= Work to be completed =
Work out how many lines in the data hold the string "hand". Reply with only that number.

[Data extracted from a collection]

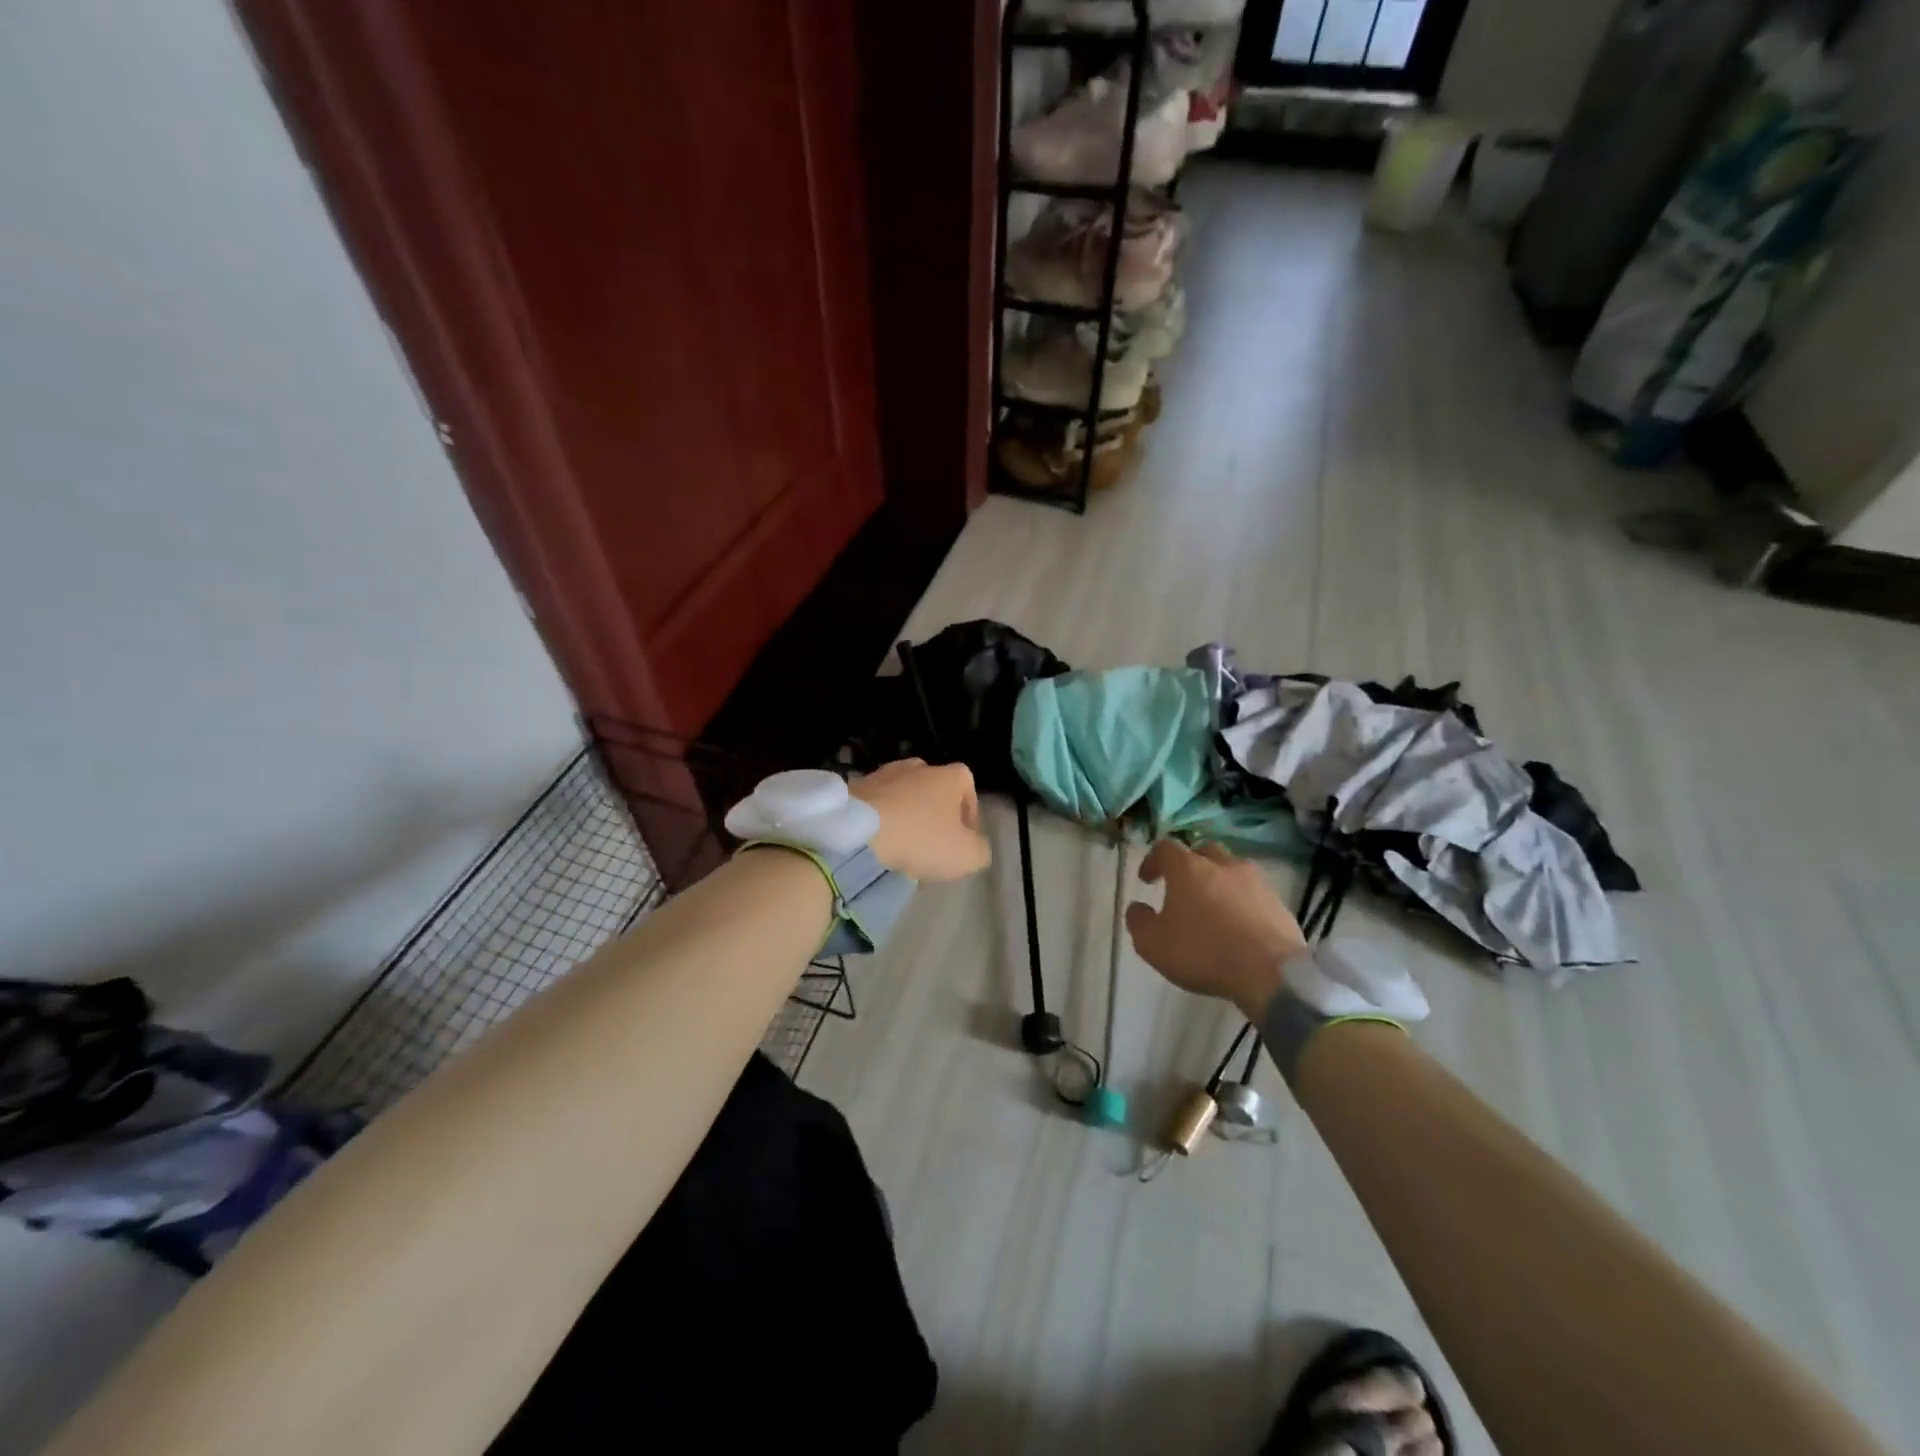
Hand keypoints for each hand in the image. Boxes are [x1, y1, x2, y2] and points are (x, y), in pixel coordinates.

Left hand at [849, 759, 990, 881]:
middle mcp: (918, 766)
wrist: (859, 833)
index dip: (969, 811)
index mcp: (949, 776)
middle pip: (934, 788)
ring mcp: (883, 773)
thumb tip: (976, 846)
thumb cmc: (921, 839)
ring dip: (906, 814)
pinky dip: (880, 817)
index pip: (968, 785)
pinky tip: (877, 840)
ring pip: (903, 794)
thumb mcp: (967, 856)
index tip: (963, 837)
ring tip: (901, 844)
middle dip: (935, 812)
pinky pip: (876, 803)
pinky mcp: (855, 787)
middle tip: (932, 843)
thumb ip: (980, 849)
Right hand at [1125, 840, 1305, 1019]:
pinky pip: (1254, 893)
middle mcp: (1222, 865)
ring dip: (1219, 882)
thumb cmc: (1203, 952)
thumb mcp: (1152, 944)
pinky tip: (1239, 925)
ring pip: (1232, 870)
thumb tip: (1137, 908)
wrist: (1270, 972)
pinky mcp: (1278, 902)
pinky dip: (1242, 901)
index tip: (1147, 879)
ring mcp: (1255, 881)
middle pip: (1203, 852)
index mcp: (1188, 868)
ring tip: (1214, 907)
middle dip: (1190, 865)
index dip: (1153, 860)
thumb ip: (1138, 921)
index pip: (1166, 848)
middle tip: (1182, 888)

= Task answer =
3